* 選んだ文章:
2011年06月05日

旅行メモ2011 その10 キングス・クロス

 
 ロンドンは女たちが個性的で美しい
 みんな自由に着てるなー
 ほんとに自分の感覚と判断だけで着てる
 ベアトップとかふつうに着てるし
 露出が多かったり突拍子もない組み合わせだったりしても、堂々としてるからハマってる

 あたしもまた日本へ帰ったら
 めげずに好きなカッコしよう。
 敬遠されても気にせずに。
 このところ 社会情勢に流されてなんか反省すべきじゃないことまで反省してたなあたし、と改めて反省。

   ***

 ようやく解放されて、underground でピカデリーライン。
 oneway, zone1, £5 に上がってた。

 ロンドンはごちゃごちゃして疲れる。
 基本ちょっと苦手なのだけど。
 ピカデリーラインのさいしょの方、とくに Hounslow Central あたりは好き。
 窓から見える景色がとても美しくて、降りて歩きまわりたくなる。

 線路の両脇の土手に色んな花が群れ咲いてる。
 白はホーソン、紫はブルーベル、あとなんか青い花。
 煉瓦の壁にからまった藤が薄紫の花房をつけて懐かしかったけど、
 え? 藤?

* 記録一覧:
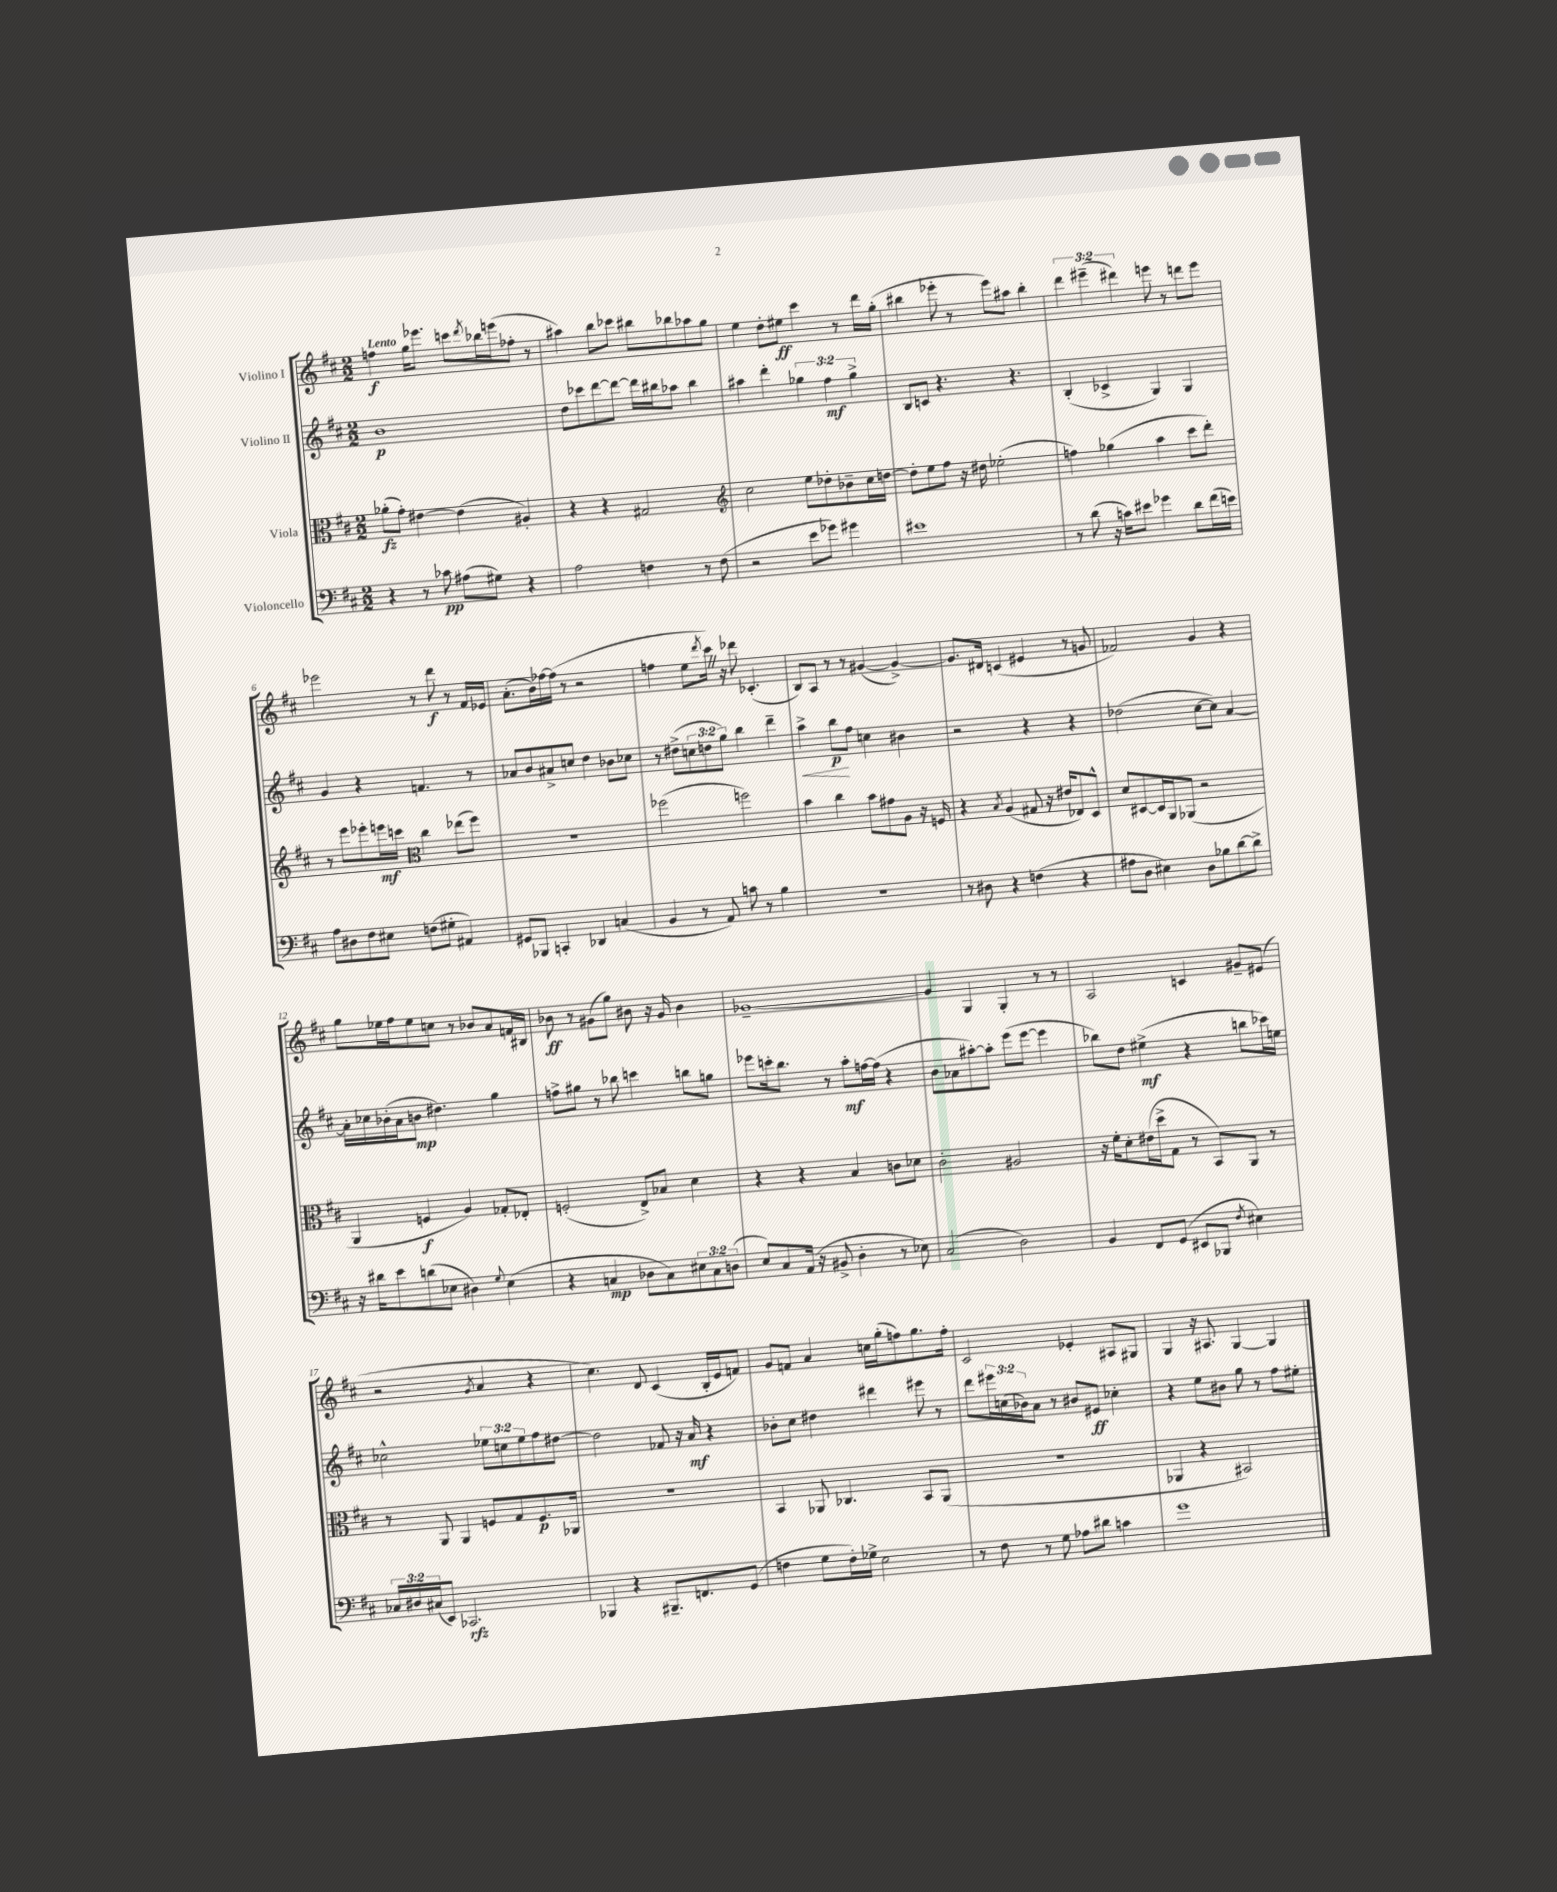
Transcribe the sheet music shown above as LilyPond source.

<<
\new StaffGroup <<
\new Staff = "s0" \with { instrumentName = "Violino I" } {
    \clef treble \key d \major \numericTimeSignature \time 2/2 \override Staff.TupletNumber.text = #tuplet-number::calc-fraction-text \tempo "Lento"
    f''4\f g''16 ees'''8. c'''8 \acciaccatura { d'''8 } bes''16 e'''16( fes''8-. r8 |
    ais''4) b''8 ces'''8 bis''8 bes''8 aes''8 g''8 |
    e''4 d''8-. eis''8\ff cis'''4 r8 d'''16 g''16-.( |
    bis''4 ees'''8-. r8 ees'''8) ais''8 bis''4-. |
    \tuplet 3/2 { d'''4 eis'''4--( dis'''4) } e'''8 r8 d'''8 e'''8 |
    ees'''2 r8 d'''8\f r8 fis'16 ees'16 |
    a'8.-.( b'16) fes''16~ fes''16( r8 r2 |
    f''4 e''8 \acciaccatura { d'''8 } cis'''16) \once \override BreathingSign.text = \markup { \musicglyph "scripts.caesura.straight" } \breathe r16 des'''8 ces'4.-.( |
    b8) a8 r8 r8 gis'4~( gis'4~->) |
    gis'8. dis'16 c'4( eis'4 r8 g'8 |
    fes'2) g'4 r4 |
    g''8 ees''16 fis''16 ees''8 c''8 r8 bes'8 a'8 f'16 bis16 |
    bes'8\ff r8 gis'8( g''8) bis'8 r16 gis'16 bis'4 |
    ges'1~-- |
    ges'4 g4 g4-. r8 r8 |
    a2 c'4 gis'8-- eis'8( |
    r2 \acciaccatura { g'8 } a'4 r4 |
    cis''4.) d'8 cis'4( b16-. e'16 f'8) |
    g'8 f'8 a'4 c''16 g''16-.( f''8) g''8. f''16-. |
    cis'2 ees'4-. ais8 gis8 |
    g4 r16 ais8. g4~ g4 \bar "|." |
}
\new Staff = "s1" \with { instrumentName = "Violino II" } {
    \clef treble \key d \major \numericTimeSignature \time 2/2 \override Staff.TupletNumber.text = #tuplet-number::calc-fraction-text
    b'1\p |
    d''8 ces'''8 d'''8~ d'''8~ d'''16 bis''16 aes''8 bis''4 |
    ais''4 d'''4-. \tuplet 3/2 { ges''4 fis''4\mf ges''4-> } |
    b8 c'8 r4. r4. |
    b4-.( ces'4-> g4) g4 |
    g'4 r4 f'4. r8 |
    aes'8 b'8 ais'8-> c''8 d''4 bes'8 ces''8 |
    r8 dis''8->( \tuplet 3/2 { c''8 d''8 g''8) } b''4 d'''4-- |
    a''4->\< b''8\p\! fis''8 c''4 bis'4 |
    r2 r4 r4 |
    des''2( cis''8~ cis''8) a'4~ |
    a'16-. ces''16 bes'16-.( a'16 b'8\mp dis''4.) g''4 |
    f''8-> gis''8 r8 bes''8 c'''4 b''8 g''8 |
    ees'''8 c'''16-. b''8. r8 a''8-.\mf f''16~ f''16( r4 |
    b'8 aes'8 ais''8~-.) ais''8-. e'''8( e'''8~ e'''4 |
    bes''8) d''8 eis''4->\mf( r4 b''8 ces'''16) e''16 |
    ces''2-^ \tuplet 3/2 { ees''8 c''8 ees''8 } fis''8 dis''8~ |
    dis''2 fes'8 r16 a'16\mf r4 |
    bes'8-. cis''8 dis''4 dis'''4 eis'''8 r8 |
    d'''8 \tuplet 3/2 { eis'''16 c''16( bes'16) } a'8 r8 bis'8 eis'8\ff ces''4-. |
    r4 e''8 bis'8 g''8 r8 fis''8 eis''8-. \bar "|." |
}
\new Staff = "s2" \with { instrumentName = "Viola" } {
    \clef alto \key d \major \numericTimeSignature \time 2/2
    aes'8-.\fz( g'8-.) eis'4~ eis'4( ais4-.) |
    r4 r4 gis2 |
    \clef treble cis''2 e''8 des''8-. bes'8-- cis''16 d''16~ |
    d''8-. e''8 fis''8 r16 dis''16 ees''2-.( |
    f''4) ges''4( a''4 cis'''8 d'''8-.) |
    r8 e'''8 ees'''8-. e'''16\mf c'''16 \clef alto cis''4 ees''8( fis''8) |
    R1 |
    fes''2( f''2) |
    b'4 cis''4 b'8 gis'8 a8 r16 f16 |
    r4 \acciaccatura { b8 } a4( gis8 r16 eis'16 ees8) d8-^ |
    d'8 dis8~ dis16 a,16 aes,8( r2 |
    a,4 f4\f a4) ges8-. ees8-. |
    f2-.( e8->) bes8 d'4 |
    r4 r4 b4 c'8 des'8 |
    cis'2-. ais2 |
    r16 fis'16-. d'8-. eis'16( d''16-> g8 r8 b,8) a,8 r8 |
    r8 a,8 a,4 f8 g8 f8.\p aes,16 |
    r1 |
    b,4 aes,8 ces4. b,8 aes,8( |
    r1 |
    aes,4 r4 bis,2) \bar "|." |
}
\new Staff = "s3" \with { instrumentName = "Violoncello" } {
    \clef bass \key d \major \numericTimeSignature \time 2/2 \override Staff.TupletNumber.text = #tuplet-number::calc-fraction-text
    r4 r8 ces'8\pp ais8( gis8) r4 |
    a2 f4 r8 f8( |
    r2 e'8 ges'8) gis'4 |
    eis'1 |
    r8 d'8( r16 c'16) eis'8 ges'4 d'8 fis'16( e'16) |
    a8 dis8 fis8 eis8 f8( gis8-. ais,4) |
    gis,8 bes,,8 c,4-. des,4 c4( |
    b,4 r8 a,8) c'8 r8 b4 |
    r1 |
    r8 dis8 r4 f4( r4 |
    ais8 d8 eis4) d8 bes8 d'8~ d'8-> |
    r16 dis'16 e'8 d'8( ees8 dis4) \appoggiatura { g8 } ees4( |
    r4 c4\mp des8 c8) \tuplet 3/2 { eis8 c8 d8( } |
    e8) cis8 a,16( r16 bis,8-> d4-. r8 ees8) |
    cis2( d2) |
    b,4 fis,8 g,8( eis,8 bes,,8 \acciaccatura { fis8 } eis4) |
    \tuplet 3/2 { ces16 dis16 cis16( } e,8) ces,2.\rfz |
    bes,,4 r4 bis,,8.-- f,8. g,8( |
    f4 g8 f16-.) ges16-> e2 |
    r8 fis8 r8 g8 aes8 dis'8 c'4 |
    g'1 \bar "|." |
}
>>
>>
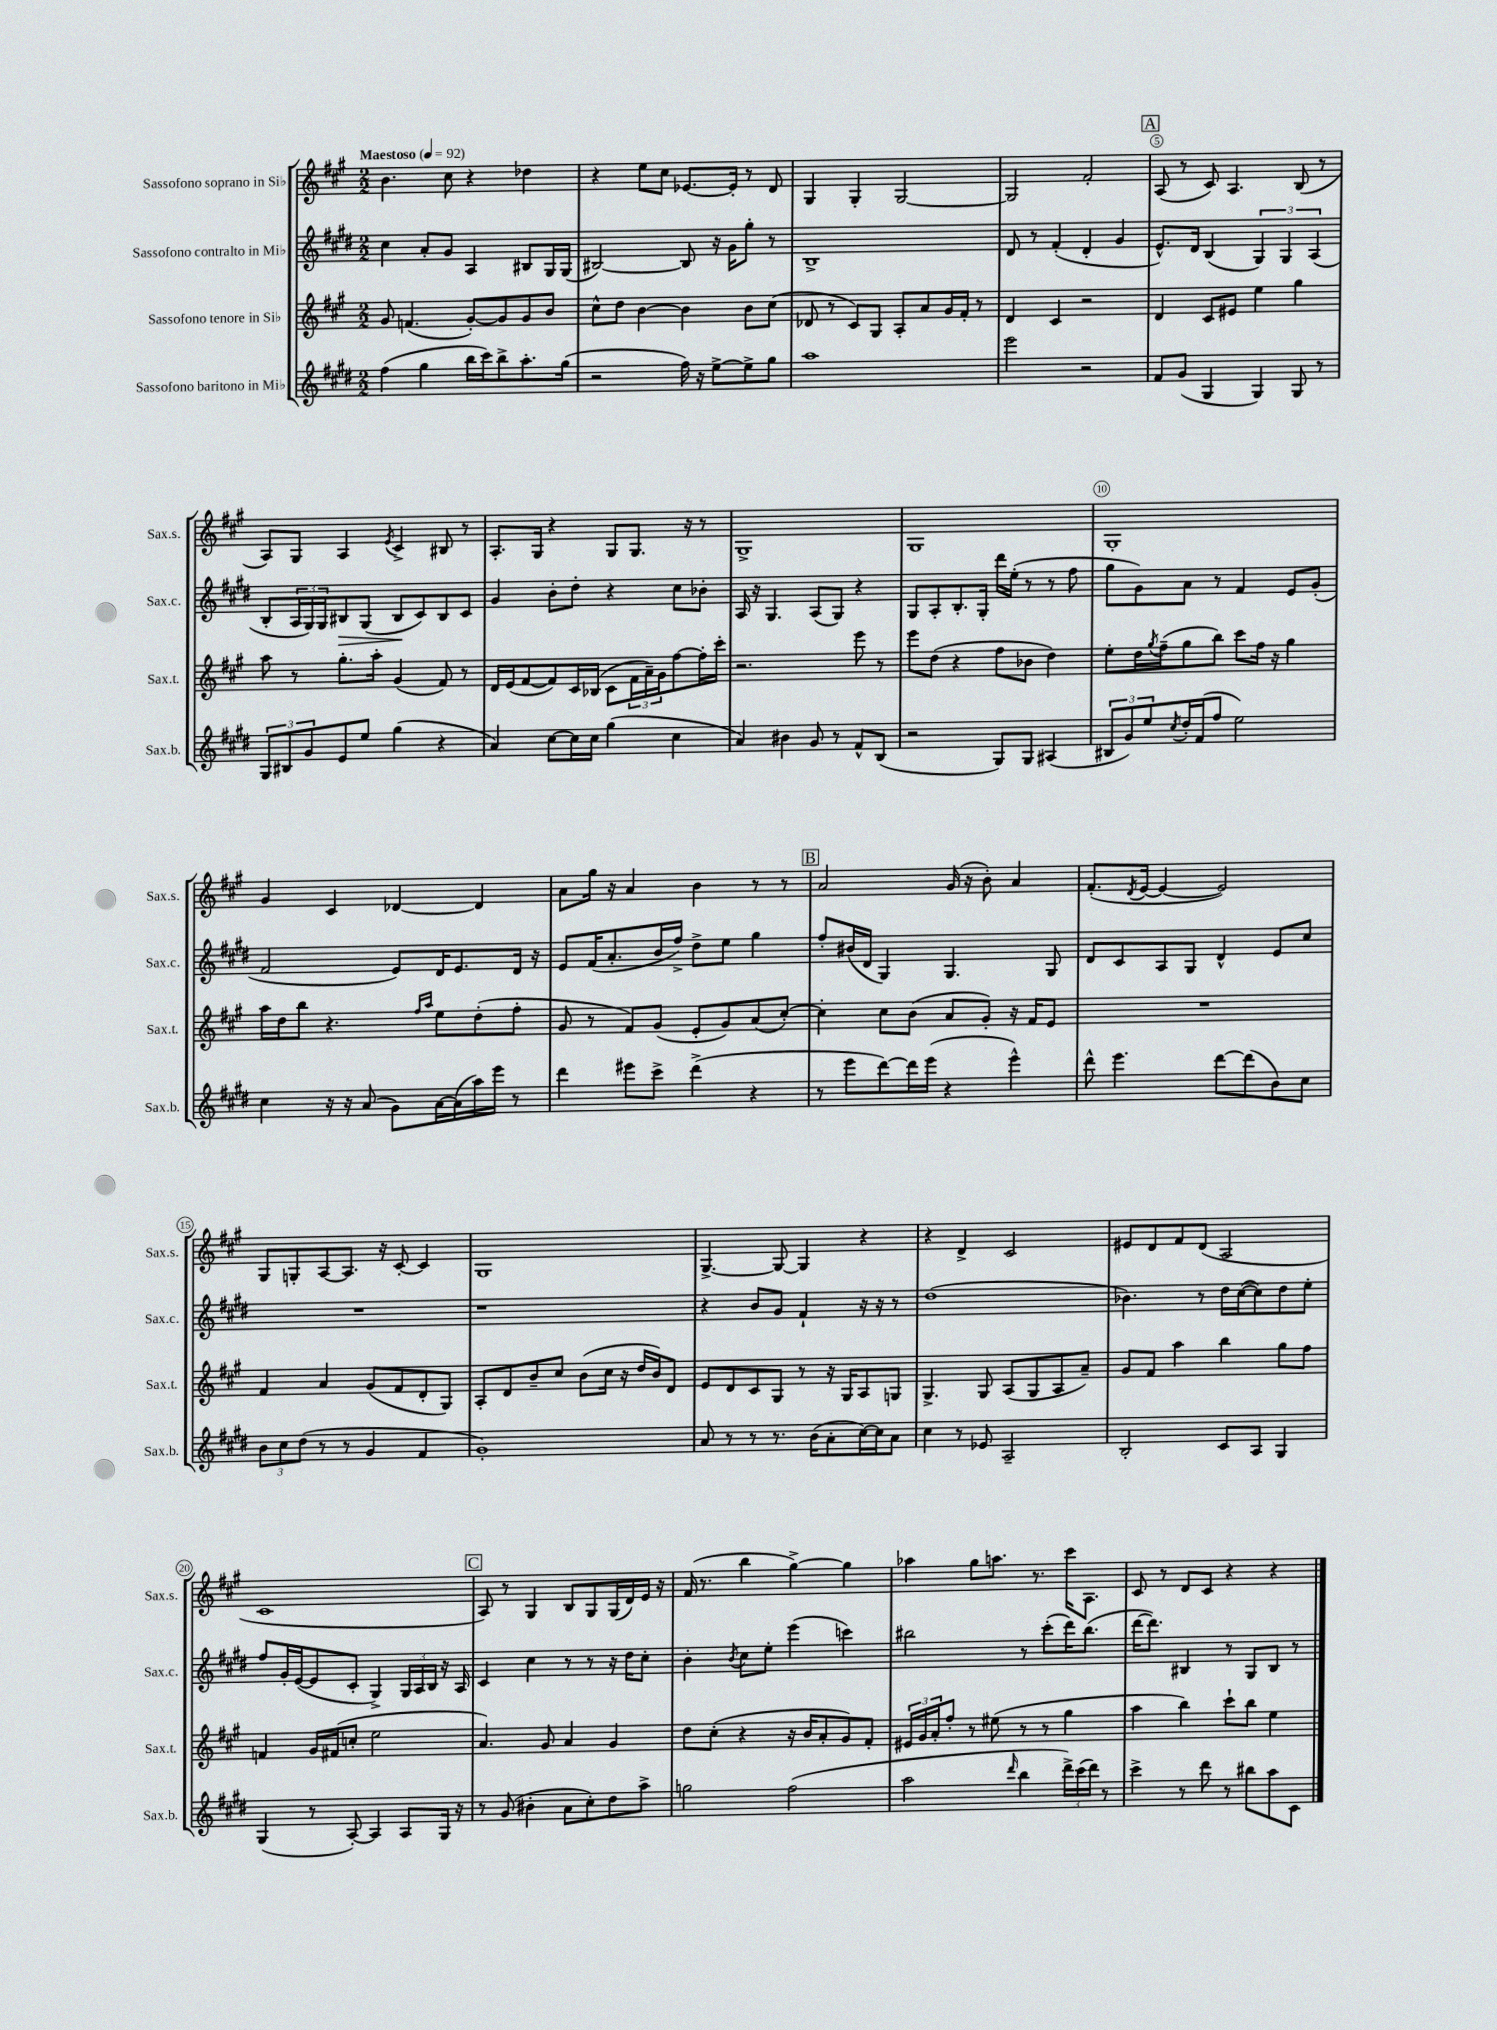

* 課題一覧:
1. ロンドンの旅行メモでは、肌を多く見せた服や突拍子もない組み合わせでも似合っているのはなぜだと書かれていますか。1〜3文で説明してください。
2. ロンドンの旅行メモから、「ようやく解放されて、underground でピカデリーライン。」から「線路の両脇の土手に色んな花が群れ咲いてる。」までの部分を、両端も含めて一字も変えずに書き出してください。
3. ロンドンの旅行メモの続きを、最後の文のあとから書いてください。

* 答え合わせ:
1. 着ている女の人たちが堂々としているからです。みんな自分の感覚と判断だけで自由に着ていて、その堂々とした態度のおかげで、そうした服装でもハマっていると書かれています。

2.
ようやく解放されて、underground でピカデリーライン。
 oneway, zone1, £5 に上がってた。

 ロンドンはごちゃごちゃして疲れる。
 基本ちょっと苦手なのだけど。
 ピカデリーラインのさいしょの方、とくに Hounslow Central あたりは好き。
 窓から見える景色がとても美しくて、降りて歩きまわりたくなる。

 線路の両脇の土手に色んな花が群れ咲いてる。

3.
 日本でも少し前まで、5月に入ってから咲く花だったのに。

 キングス・クロスまでは1本でいけるはずなのだが、だいたい途中で乗り換えるはめになって1本で行けたためしがない。
 途中から地下にもぐってしまい、人ごみと立ちっぱなしと重い荷物で疲れてくる。
 これもいつものこと。

 長ったらしいピカデリーラインいいかげんうんざりだなー
 こんどから考えよう

 今回ほぼ同じ時期にイギリスに来てたボスのマイケルは、ロンドン行かなかったよー! と。
 ヒースローからバスでそのままブライトンへ行ってしまったそうだ。
 いいなー。
 私もこんどからそんなふうにしたい

   ***

 さいしょの宿はキングス・クロスの Gray's Inn Road。
 しばらく来なかったらどこで曲がるのだか忘れていてしばしうろうろ

 キンクロは人が多くてわさわさしてて疲れる
 新宿3丁目的な雰囲気?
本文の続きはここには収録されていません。